* BRIEF
Whenever a line below includes the word "female", copy that line.

* PROVIDED ENTRIES
+===+

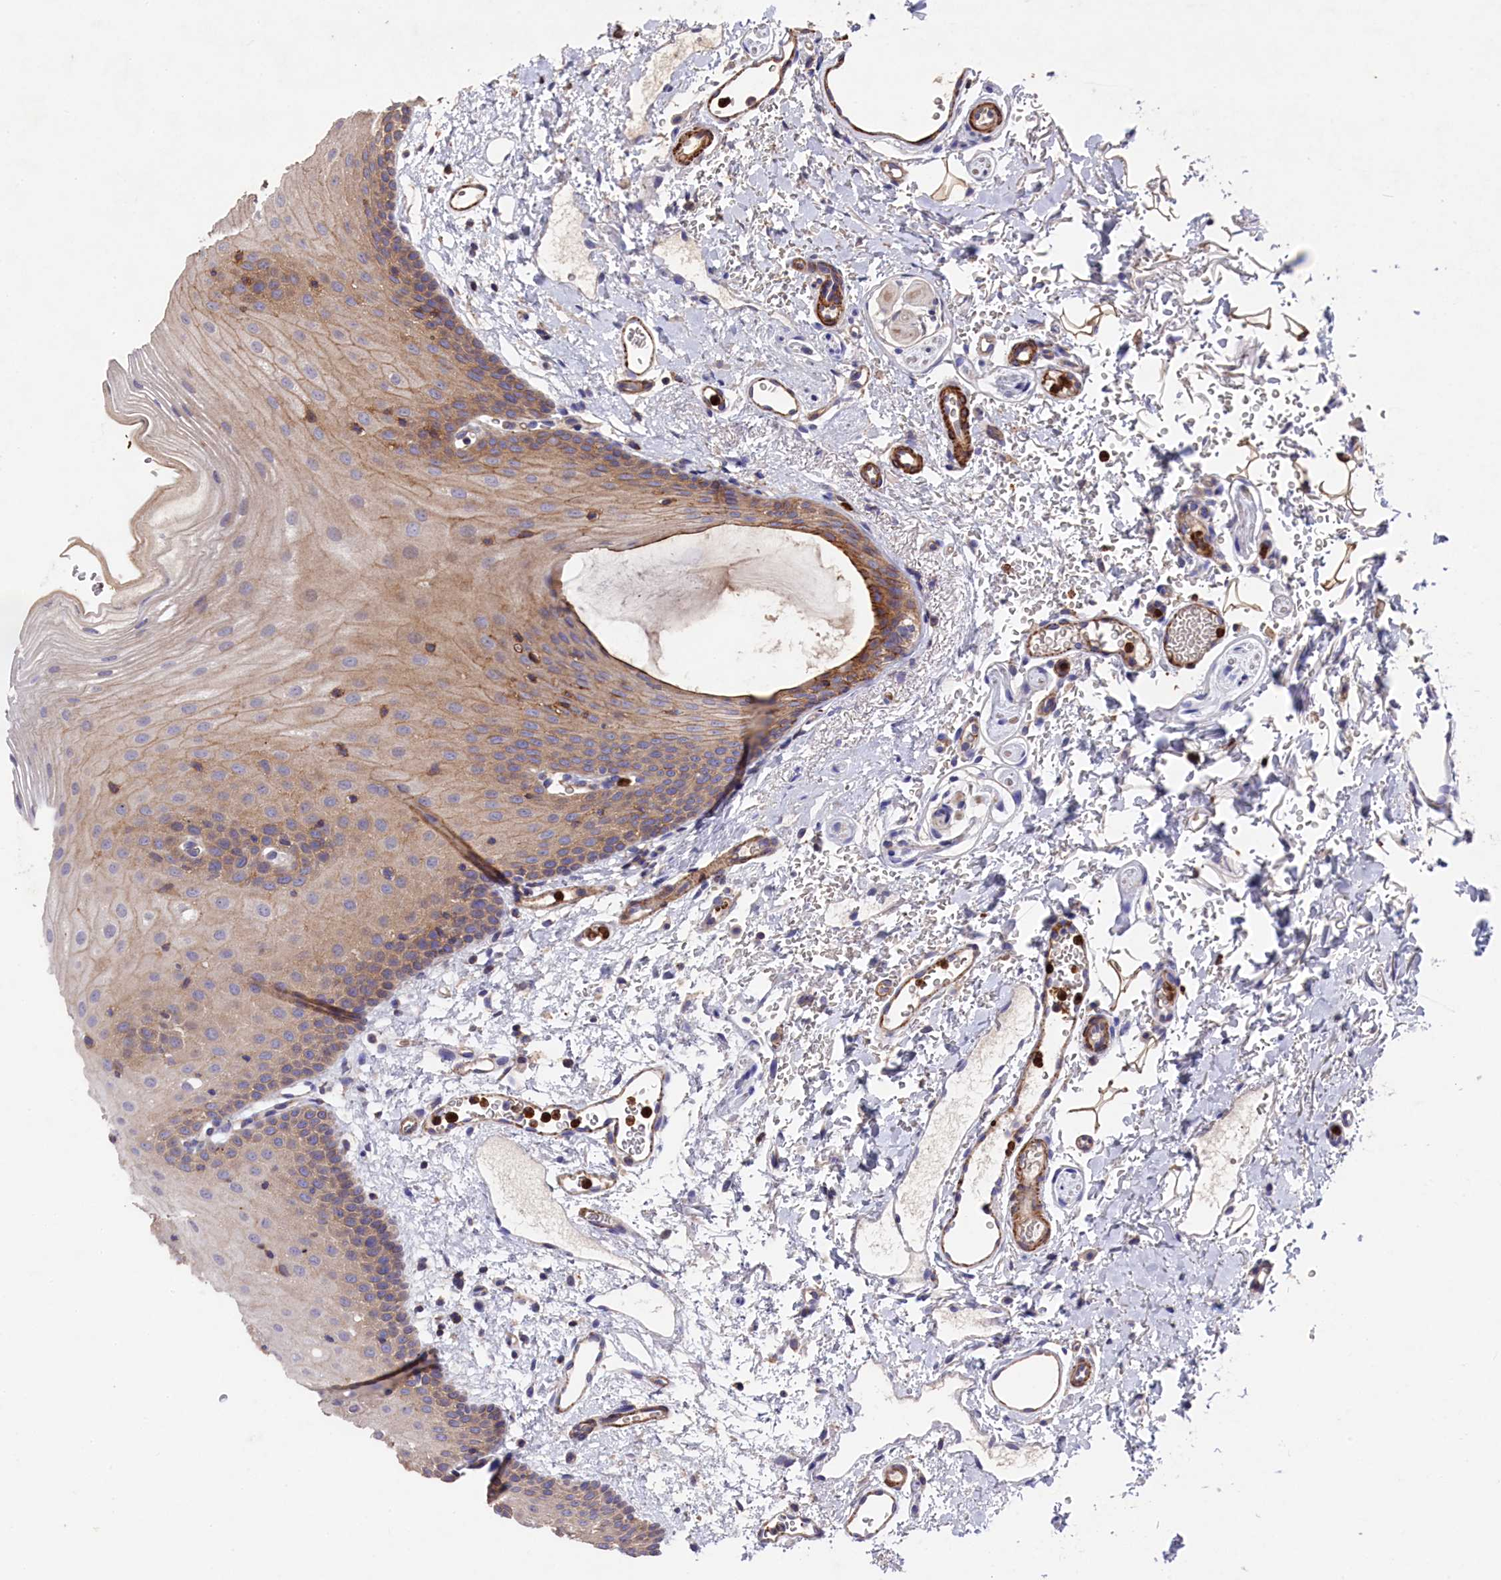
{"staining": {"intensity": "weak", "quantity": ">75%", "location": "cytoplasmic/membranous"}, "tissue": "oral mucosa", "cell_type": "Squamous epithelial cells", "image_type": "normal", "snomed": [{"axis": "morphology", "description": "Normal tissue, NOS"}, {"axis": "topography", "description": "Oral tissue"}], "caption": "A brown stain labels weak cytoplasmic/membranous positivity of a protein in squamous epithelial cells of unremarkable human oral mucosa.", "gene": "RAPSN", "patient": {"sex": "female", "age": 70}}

+===+

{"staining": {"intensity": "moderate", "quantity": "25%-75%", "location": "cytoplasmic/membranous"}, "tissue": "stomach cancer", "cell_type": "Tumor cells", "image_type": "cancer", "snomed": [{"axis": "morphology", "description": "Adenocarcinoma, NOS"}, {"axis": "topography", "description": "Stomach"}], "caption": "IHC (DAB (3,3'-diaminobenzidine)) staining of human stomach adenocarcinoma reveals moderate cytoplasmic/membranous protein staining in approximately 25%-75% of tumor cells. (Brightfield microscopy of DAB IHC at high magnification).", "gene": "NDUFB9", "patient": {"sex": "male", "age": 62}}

+===+

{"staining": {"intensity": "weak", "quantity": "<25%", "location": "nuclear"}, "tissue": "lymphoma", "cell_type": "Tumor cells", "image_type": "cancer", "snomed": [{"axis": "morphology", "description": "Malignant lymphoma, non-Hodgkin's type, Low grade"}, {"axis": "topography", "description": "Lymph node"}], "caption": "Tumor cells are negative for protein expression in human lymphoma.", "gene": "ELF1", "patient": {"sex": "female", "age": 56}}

+===+

* TASK OUTPUT
{"staining": {"intensity": "weak", "quantity": ">75%", "location": "cytoplasmic/membranous"}, "tissue": "oral mucosa", "cell_type": "Squamous epithelial cells", "image_type": "normal", "snomed": [{"axis": "morphology", "description": "Normal tissue, NOS"}, {"axis": "topography", "description": "Oral tissue"}], "caption": "A brown stain labels weak cytoplasmic/membranous positivity of a protein in squamous epithelial cells of unremarkable human oral mucosa.", "gene": "RAPSN", "patient": {"sex": "female", "age": 70}}
{"staining": {"intensity": "weak", "quantity": "<25%", "location": "nuclear"}, "tissue": "lymphoma", "cell_type": "Tumor cells", "image_type": "cancer", "snomed": [{"axis": "morphology", "description": "Malignant lymphoma, non-Hodgkin's type, Low grade"}, {"axis": "topography", "description": "Lymph node"}], "caption": "Tumor cells are negative for protein expression in human lymphoma.", "gene": "ELF1", "patient": {"sex": "female", "age": 56}}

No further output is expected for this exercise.